NEW YORK — The New York Stock Exchange is being sold to a little-known rival in Atlanta for about $8 billion, ending more than two centuries of independence for the iconic Big Board.
The buyer, IntercontinentalExchange, a 12-year-old exchange that deals in investing contracts known as futures, said Thursday that little would change for the trading floor in Manhattan’s financial district.
The NYSE dates to 1792, when 24 brokers and merchants traded stocks under a buttonwood tree on Wall Street. But its importance today is mostly symbolic. Most trading is done on computers that match thousands of orders a second.
“The cash equities business in America has effectively been obliterated,” said Thomas Caldwell, chairman of Caldwell Securities in Toronto and a shareholder in the New York exchange’s parent company, NYSE Euronext.
He said the jewel of the deal is not the New York exchange but Liffe, a futures exchange founded in London.
“The original New York Stock Exchange, it’s got a brand name, it’s got recognition, but as a business it’s a very small part of this thing,” Caldwell said.
The stature of the New York exchange has been dwindling for years because of intensifying competition, a harsher regulatory environment and the declining popularity of stocks as an investment, Caldwell said.
NYSE Euronext has been looking for a deal. Last year, ICE and Nasdaq OMX Group, which competes with the NYSE for stock listings, made an $11 billion bid to buy NYSE Euronext. That deal fell apart after regulators raised antitrust concerns.
Earlier this year, European regulators blocked Deutsche Boerse AG from buying NYSE Euronext.
ICE was established in May 2000. Its founding shareholders represented some of the world’s largest energy companies and financial institutions, according to the company’s most recent annual report. ICE’s stated mission was to transform the energy futures market by providing more transparency.
The company has expanded through a series of acquisitions during the last decade and listed on the NYSE in an initial public offering in November 2005.
Analysts forecast ICE’s revenues will reach $1.4 billion this year, according to FactSet, a provider of financial data. That’s more than double the $574 million of revenues that the company reported in 2007.
“We believe the combined company will be better positioned to compete and serve customers across a broad range of asset classes by uniting our global brands, expertise and infrastructure,” said ICE chairman and CEO Jeffrey Sprecher.

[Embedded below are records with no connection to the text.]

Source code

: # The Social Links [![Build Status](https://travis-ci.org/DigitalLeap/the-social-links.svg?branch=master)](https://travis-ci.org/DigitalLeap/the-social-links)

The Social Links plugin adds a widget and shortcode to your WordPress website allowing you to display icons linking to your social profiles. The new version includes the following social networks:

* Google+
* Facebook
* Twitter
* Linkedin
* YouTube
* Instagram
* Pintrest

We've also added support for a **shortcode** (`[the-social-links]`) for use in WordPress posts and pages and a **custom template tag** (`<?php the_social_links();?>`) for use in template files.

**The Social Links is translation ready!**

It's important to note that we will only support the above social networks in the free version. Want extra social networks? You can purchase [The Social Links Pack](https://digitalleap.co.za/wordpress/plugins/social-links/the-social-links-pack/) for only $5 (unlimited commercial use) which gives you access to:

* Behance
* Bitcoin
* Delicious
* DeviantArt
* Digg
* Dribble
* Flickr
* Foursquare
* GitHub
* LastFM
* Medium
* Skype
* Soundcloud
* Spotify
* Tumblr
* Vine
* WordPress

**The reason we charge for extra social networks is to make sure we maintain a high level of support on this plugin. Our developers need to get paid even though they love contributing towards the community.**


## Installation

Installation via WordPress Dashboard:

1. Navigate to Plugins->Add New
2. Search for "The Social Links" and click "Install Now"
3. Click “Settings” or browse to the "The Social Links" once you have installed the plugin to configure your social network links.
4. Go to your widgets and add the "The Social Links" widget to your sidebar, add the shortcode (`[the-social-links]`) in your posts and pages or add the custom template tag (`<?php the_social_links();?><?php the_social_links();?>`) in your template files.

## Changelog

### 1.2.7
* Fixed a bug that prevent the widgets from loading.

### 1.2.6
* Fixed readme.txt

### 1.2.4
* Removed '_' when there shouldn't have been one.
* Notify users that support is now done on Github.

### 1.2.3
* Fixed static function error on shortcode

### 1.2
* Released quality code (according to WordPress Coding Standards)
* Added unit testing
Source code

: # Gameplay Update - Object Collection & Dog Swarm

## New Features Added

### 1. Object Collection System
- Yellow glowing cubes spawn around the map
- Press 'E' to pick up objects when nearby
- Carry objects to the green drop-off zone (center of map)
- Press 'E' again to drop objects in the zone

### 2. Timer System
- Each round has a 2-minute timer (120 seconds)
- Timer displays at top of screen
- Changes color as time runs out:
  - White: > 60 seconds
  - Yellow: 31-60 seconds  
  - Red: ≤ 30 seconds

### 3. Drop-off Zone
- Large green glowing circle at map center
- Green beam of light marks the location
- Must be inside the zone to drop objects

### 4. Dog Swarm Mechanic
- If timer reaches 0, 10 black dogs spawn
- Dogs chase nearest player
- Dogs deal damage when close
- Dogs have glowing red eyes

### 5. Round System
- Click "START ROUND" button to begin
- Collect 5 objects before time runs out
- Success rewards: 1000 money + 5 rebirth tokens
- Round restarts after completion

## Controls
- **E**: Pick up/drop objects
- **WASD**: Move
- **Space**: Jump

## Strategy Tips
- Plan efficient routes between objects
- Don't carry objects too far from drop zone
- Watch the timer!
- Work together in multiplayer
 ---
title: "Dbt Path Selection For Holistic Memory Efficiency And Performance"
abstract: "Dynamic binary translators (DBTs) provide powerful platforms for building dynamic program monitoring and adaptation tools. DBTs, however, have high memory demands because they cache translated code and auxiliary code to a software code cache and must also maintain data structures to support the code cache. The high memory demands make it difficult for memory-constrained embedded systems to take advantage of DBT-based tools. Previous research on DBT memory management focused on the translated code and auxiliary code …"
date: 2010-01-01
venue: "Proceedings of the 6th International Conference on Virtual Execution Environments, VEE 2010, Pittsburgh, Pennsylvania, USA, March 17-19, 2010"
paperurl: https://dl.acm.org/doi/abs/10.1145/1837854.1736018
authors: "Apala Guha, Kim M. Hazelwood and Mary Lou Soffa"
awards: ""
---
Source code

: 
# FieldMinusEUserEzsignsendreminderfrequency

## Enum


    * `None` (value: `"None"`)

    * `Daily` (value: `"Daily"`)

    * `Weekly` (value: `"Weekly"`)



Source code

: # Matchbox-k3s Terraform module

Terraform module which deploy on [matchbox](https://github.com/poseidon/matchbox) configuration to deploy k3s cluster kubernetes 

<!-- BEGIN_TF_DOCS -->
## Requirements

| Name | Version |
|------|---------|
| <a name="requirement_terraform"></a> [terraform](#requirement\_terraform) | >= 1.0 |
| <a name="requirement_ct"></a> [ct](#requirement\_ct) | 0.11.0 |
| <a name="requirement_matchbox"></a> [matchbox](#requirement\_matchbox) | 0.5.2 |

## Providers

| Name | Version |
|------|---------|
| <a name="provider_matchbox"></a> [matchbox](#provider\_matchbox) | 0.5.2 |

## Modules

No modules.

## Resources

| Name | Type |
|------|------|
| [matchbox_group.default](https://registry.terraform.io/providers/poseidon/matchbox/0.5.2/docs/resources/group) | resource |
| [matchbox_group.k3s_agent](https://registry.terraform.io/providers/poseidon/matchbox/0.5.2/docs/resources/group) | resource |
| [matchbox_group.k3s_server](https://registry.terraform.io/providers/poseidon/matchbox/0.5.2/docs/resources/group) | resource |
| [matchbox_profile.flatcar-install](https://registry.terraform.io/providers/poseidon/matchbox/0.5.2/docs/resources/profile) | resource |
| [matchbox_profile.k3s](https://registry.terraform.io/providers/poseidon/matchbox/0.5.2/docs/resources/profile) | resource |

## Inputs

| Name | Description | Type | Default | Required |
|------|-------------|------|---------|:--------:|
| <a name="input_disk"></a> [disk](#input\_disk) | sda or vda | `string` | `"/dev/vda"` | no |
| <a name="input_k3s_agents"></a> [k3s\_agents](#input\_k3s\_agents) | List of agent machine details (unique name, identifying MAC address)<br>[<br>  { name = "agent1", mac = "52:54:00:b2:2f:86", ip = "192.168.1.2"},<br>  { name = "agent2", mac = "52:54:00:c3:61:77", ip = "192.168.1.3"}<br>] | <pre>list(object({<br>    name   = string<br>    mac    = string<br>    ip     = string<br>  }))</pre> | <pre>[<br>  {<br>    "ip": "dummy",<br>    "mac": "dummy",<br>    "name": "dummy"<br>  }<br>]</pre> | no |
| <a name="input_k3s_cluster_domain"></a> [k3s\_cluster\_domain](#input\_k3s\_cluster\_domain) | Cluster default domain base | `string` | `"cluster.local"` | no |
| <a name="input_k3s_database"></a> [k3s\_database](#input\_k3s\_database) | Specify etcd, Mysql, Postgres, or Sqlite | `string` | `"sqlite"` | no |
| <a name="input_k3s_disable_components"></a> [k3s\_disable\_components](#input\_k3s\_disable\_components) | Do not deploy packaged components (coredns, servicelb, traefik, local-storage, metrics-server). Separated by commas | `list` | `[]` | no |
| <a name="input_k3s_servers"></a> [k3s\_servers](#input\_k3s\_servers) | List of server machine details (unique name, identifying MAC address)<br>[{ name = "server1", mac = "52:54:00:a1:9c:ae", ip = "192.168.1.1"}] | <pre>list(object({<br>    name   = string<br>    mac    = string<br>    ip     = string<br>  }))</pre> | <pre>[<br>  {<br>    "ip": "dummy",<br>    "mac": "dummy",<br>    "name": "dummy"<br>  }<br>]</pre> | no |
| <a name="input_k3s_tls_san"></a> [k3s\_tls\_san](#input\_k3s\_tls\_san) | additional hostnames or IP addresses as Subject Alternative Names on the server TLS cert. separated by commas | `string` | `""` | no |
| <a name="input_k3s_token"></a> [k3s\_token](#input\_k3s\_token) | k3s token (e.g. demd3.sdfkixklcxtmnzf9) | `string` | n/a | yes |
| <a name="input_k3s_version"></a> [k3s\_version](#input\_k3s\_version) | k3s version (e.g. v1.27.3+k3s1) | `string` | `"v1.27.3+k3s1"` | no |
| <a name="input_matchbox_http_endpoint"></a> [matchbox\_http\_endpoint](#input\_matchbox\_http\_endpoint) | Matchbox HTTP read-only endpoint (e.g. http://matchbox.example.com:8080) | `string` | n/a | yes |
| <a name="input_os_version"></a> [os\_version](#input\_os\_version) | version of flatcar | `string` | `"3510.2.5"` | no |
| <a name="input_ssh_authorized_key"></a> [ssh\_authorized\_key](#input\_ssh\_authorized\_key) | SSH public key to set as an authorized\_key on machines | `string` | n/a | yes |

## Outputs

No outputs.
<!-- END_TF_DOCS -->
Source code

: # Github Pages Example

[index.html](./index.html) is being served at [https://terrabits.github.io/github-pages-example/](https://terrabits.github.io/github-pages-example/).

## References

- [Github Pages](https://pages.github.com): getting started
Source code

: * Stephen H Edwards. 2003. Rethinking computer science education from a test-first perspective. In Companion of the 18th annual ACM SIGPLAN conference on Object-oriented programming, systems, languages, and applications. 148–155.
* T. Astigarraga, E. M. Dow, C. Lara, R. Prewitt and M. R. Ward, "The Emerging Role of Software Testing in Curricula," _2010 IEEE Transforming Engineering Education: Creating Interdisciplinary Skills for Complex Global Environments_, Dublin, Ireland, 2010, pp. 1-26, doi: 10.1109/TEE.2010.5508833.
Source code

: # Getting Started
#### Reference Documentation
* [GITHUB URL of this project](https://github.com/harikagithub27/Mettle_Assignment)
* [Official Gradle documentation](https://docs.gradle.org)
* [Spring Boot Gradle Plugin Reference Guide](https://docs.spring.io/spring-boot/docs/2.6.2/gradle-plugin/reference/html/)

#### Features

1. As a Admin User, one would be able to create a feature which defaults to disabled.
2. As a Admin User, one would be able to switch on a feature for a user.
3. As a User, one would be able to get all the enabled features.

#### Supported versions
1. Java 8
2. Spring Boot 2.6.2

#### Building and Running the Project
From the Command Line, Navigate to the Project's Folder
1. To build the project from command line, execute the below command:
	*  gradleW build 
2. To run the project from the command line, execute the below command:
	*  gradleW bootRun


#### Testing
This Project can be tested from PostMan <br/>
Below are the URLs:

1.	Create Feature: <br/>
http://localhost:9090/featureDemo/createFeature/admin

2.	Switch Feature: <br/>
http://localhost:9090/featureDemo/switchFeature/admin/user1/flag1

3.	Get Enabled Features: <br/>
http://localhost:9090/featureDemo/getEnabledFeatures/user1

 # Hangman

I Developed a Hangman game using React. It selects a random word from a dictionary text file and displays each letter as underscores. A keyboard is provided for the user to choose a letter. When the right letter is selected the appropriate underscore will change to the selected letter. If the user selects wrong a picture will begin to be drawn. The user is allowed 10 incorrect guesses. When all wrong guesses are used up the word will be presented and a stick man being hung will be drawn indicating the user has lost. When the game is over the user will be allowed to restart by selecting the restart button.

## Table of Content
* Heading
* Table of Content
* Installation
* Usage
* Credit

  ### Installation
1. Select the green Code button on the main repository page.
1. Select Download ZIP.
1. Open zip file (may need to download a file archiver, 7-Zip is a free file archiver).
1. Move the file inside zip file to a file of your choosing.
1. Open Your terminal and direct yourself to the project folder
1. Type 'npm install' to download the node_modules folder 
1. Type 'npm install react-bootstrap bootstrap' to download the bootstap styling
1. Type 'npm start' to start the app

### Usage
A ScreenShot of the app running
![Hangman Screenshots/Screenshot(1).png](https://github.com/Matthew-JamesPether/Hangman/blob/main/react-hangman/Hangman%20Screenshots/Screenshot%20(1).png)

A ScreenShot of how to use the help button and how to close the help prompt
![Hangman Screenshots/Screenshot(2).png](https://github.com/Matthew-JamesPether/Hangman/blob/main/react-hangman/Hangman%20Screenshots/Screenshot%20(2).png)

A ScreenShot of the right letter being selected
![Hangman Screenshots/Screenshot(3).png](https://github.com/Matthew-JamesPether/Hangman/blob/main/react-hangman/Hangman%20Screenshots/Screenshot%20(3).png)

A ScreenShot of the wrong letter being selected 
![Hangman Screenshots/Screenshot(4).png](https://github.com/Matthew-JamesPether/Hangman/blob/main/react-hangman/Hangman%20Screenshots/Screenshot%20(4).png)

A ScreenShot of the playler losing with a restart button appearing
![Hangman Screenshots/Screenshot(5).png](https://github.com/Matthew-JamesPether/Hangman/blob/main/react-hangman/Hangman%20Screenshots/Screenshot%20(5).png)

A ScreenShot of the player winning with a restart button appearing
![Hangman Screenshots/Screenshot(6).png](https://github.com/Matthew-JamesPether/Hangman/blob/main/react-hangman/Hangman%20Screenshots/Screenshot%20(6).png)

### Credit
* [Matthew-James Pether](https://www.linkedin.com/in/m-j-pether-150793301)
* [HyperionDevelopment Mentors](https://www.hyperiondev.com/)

Sprecher will keep his positions. Four members of the NYSE board will be added to ICE’s board, expanding it to 15 members.
For each share of NYSE Euronext stock that they own, shareholders can choose either $33.12 in cash, roughly a quarter-share of ICE, or a combination of $11.27 in cash and roughly one-sixth of a share of ICE.
NYSE’s stock jumped $7.89, or 33 percent, to $31.95 in heavy trading shortly after the market opened. ICE’s stock fell $1.43 to $126.8.
The deal, approved by the boards of both companies, still needs the approvals by regulators and shareholders of both companies.